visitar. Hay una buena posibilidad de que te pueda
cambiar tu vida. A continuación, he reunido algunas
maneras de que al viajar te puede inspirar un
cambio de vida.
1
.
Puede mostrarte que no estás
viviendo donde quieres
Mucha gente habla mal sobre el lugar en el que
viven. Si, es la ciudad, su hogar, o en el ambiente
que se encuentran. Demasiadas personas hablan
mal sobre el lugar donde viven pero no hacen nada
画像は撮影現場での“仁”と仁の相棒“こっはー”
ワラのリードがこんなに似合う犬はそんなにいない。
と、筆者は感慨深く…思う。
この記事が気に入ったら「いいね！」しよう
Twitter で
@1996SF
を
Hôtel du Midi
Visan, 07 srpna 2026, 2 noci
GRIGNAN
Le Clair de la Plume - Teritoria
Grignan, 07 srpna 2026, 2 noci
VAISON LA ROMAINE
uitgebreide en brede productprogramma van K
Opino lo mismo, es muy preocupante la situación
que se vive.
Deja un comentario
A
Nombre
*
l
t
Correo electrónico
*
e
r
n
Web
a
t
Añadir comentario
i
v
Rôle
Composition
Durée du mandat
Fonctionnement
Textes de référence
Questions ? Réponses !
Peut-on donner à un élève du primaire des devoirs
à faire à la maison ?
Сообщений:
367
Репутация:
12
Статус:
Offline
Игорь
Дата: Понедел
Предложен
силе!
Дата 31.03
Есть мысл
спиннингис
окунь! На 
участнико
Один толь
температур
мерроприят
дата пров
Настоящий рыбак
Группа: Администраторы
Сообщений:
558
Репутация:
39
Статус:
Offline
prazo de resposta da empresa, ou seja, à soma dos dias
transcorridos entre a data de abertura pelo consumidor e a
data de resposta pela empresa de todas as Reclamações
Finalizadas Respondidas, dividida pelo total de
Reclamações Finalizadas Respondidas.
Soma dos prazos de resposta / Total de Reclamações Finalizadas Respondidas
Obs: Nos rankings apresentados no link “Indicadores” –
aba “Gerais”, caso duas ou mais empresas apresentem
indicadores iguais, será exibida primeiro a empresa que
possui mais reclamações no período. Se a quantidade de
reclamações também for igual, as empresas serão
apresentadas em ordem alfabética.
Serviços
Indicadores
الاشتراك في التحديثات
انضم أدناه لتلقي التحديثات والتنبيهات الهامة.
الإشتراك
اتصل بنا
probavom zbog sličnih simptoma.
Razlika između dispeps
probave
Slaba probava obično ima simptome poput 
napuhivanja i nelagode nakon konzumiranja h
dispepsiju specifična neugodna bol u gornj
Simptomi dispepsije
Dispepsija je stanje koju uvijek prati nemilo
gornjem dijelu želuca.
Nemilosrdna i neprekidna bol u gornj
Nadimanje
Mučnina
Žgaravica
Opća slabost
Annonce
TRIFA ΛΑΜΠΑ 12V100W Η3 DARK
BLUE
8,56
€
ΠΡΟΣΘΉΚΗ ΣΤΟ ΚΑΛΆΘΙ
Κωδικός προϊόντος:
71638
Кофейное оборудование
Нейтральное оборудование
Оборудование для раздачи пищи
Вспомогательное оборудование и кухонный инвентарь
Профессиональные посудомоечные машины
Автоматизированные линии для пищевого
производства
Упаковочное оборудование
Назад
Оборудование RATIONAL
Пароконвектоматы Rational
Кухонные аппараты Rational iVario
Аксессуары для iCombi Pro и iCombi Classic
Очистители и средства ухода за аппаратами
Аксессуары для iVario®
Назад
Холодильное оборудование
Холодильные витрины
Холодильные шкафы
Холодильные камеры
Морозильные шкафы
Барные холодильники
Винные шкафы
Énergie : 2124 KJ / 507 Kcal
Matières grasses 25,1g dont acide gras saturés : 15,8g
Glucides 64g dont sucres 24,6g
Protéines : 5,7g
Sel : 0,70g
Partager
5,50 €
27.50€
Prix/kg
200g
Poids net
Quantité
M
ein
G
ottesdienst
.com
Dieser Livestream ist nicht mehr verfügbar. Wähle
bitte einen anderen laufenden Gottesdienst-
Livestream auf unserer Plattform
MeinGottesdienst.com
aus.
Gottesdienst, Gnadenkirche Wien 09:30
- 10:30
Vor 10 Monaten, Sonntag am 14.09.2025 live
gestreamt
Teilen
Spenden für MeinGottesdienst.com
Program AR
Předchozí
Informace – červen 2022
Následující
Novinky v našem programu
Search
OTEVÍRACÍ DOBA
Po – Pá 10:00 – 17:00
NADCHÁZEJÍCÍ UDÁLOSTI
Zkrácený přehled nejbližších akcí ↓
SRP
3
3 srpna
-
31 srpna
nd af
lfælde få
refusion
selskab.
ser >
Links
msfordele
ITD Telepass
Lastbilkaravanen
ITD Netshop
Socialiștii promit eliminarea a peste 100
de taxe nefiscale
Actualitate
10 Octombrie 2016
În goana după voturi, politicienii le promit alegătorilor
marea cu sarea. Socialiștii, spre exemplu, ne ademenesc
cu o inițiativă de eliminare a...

========

Exercise goal:
Repeat verbatim the opening run of entries, ending with the line that contains "viviendo donde quieres".

Exercise result:
visitar. Hay una buena posibilidad de que te pueda
cambiar tu vida. A continuación, he reunido algunas
maneras de que al viajar te puede inspirar un
cambio de vida.
1
.
Puede mostrarte que no estás
viviendo donde quieres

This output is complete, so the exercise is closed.